Governor Bill Walker’s proposed capital budget would fund one and half million dollars of upgrades at the state-owned king and coho salmon hatchery at Crystal Lake, about 17 miles south of Petersburg.
Crystal Lake is owned by the state and operated by the Ketchikan-based private non-profit Southern Southeast Regional Aquaculture Association, or SSRAA . The money would pay for new concrete raceways where the young salmon are raised, along with plumbing underneath.
Bill Gass, SSRAA’s production manager, says some of the raceways have been leaking for several years. “The danger now is that we’re afraid this leak could turn into a catastrophic failure, at which point we could lose the whole thing,” Gass said. “So it buys us continued time to operate. We think it has to be done. It’s just a matter of how long it can hold on before it failed.”
A fire destroyed buildings and killed young salmon at the site in 2014 but the state paid to build a new facility. That construction did not include replacing the raceways or piping.
The facility produces and releases 600,000 king salmon smolt into Blind Slough each year along with 160,000 young coho salmon. Other kings from Crystal Lake are also released in Neets Bay north of Ketchikan, Anita Bay near Wrangell and City Creek near Petersburg.
“Crystal Lake has been incredibly productive,” Gass said. “I don’t think people really realize as bad as the king salmon situation is, over half of the hatchery produced king salmon in Southeast Alaska spend a portion of their life at Crystal Lake.”

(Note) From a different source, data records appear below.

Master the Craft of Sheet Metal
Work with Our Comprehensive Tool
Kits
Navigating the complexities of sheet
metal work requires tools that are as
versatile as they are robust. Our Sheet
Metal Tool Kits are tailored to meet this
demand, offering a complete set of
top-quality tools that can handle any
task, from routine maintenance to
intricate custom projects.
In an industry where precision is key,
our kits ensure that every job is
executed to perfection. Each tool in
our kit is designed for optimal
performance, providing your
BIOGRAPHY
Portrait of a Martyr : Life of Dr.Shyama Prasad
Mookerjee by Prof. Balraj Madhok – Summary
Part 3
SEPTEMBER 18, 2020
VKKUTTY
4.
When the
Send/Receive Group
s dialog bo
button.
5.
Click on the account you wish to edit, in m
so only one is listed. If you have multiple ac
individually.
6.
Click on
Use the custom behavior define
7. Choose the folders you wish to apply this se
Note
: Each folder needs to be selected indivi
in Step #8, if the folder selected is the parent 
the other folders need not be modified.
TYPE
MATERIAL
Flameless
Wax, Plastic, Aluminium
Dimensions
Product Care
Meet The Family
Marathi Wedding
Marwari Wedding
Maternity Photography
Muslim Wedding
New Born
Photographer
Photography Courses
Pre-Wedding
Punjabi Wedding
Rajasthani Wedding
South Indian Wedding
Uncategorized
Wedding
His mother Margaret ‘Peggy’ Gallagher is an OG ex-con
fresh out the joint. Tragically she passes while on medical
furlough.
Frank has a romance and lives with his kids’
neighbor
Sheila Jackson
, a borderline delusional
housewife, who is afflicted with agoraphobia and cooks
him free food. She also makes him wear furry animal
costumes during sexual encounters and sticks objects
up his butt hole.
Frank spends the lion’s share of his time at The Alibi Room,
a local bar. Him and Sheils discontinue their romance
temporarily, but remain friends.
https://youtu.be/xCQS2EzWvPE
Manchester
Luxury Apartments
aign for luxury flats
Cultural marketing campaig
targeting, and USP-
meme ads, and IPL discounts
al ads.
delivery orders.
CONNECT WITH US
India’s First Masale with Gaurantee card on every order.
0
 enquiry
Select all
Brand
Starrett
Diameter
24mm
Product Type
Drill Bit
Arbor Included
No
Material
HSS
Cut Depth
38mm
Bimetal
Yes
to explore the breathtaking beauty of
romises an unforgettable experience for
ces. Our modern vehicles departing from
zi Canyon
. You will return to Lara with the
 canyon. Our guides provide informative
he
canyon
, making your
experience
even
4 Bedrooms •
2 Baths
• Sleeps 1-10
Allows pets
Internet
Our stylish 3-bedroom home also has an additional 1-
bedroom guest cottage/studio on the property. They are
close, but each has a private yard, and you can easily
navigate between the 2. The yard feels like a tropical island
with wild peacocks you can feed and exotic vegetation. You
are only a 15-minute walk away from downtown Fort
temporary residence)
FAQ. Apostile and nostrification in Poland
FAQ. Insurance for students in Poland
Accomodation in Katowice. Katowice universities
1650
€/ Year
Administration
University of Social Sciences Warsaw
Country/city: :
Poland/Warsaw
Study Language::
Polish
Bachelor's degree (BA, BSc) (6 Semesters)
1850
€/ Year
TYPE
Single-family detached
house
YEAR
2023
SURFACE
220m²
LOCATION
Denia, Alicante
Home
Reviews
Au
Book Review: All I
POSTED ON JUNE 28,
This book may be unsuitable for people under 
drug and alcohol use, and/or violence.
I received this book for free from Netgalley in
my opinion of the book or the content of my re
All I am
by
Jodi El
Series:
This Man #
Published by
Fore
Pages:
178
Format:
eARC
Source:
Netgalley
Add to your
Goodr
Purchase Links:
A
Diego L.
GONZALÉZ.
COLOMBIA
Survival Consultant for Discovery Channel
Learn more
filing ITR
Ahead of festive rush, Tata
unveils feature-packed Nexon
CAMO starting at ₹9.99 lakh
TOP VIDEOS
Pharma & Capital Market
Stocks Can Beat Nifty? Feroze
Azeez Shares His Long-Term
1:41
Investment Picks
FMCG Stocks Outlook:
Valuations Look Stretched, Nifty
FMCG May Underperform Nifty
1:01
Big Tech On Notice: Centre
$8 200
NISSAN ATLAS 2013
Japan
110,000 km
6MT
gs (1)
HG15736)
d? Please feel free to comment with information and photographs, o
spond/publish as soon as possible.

If this capital budget money is approved, the replacement could happen in May and June.
It’s a relatively sparse capital spending proposal this year with the state continuing to experience a multi-billion dollar annual spending deficit. The budget also includes nearly four million dollars for a hydro-electric plant in Kake and a quarter of a million dollars for the Inter-Island Ferry Authority. The funding still needs approval by the legislature.